The Walentas family and Two Trees are a different breed from most of the condo and apartment developers Williamsburg has seen. Most Williamsburg developers have built quick and cheap and prefer to rent their commercial spaces to the highest bidding Duane Reade and Chase branches (if there is any retail space at all) and get out while the getting is good. In DUMBO, Two Trees has followed a very different path of long term investment and what I call “Jane Jacobs Gentrification.” Rather than rent every space to the highest bidding chain store, Two Trees often lowers rents in pursuit of character and “authenticity” (as Sharon Zukin would put it). Two Trees deliberately subsidizes a variety of art galleries and small independent restaurants and shops. It was Two Trees played White Knight to Williamsburg’s own Galapagos Art Space by offering an affordable refuge. But it is not an act of charity – the underlying belief is that these kind of cultural consumption spaces will greatly enhance the value of the residential real estate in the long term. So a Two Trees version of “The New Domino” may offer much more in the way of dedicated spaces for cultural capital like art galleries and performance spaces

But what about affordable housing? As we’ve shown in detail in our film, the Community Preservation Corporation’s plans were never the panacea that the company presented them as. Only 100 of the “660” units would have actually been affordable to the majority of Williamsburg households. And more importantly for Two Trees, CPC’s presented plan for affordable housing is not locked in to the zoning – only 20% affordable housing will be legally required. Since Two Trees has yet to respond publically, it is an open question whether or not they will pursue CPC’s promised 30% or the legally required 20%, or what mix of affordability levels will be included. Two Trees has a very mixed record of community relations in DUMBO.  Two Trees has developed “affordable housing” before – such as in the 20% affordable housing building at 125 Court Street in Downtown Brooklyn – but it has not been a major part of their business thus far.

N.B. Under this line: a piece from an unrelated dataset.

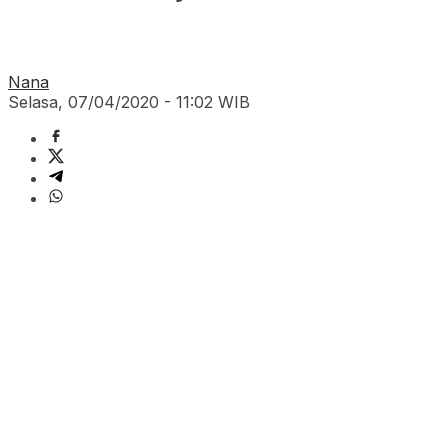
Nana
Selasa, 07/04/2020 - 11:02 WIB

With regards to affordable housing, the largest threat from Two Trees may come from an aggressive push to redevelop the surrounding neighborhood of Southside Williamsburg. Consider the current leader of Two Trees, David Walentas’ son Jed’s comments to the New York Times earlier this year”

“Unlike someone on Wall Street, who can make a lot of money in New York and then move on,” he said, “we are in it for the long term…for it to be successful, the neighborhood needs to be successful.”

If we go by the standard of “successful” Walentas has pursued in DUMBO, this means the displacement of working class residents, artists, and industrial spaces and their replacement by high-end residences and cultural consumption spaces like art galleries and expensive boutiques. Of course this is already happening in Williamsburg, but the neighborhood has never experienced a developer like the Walentas who will engage on the neighborhood level rather than site by site.

How will Williamsburg respond to a single-minded developer investing long term in the transformation of the entire area? This is a different beast than Williamsburg has encountered before, a new challenge but perhaps a new opportunity as well.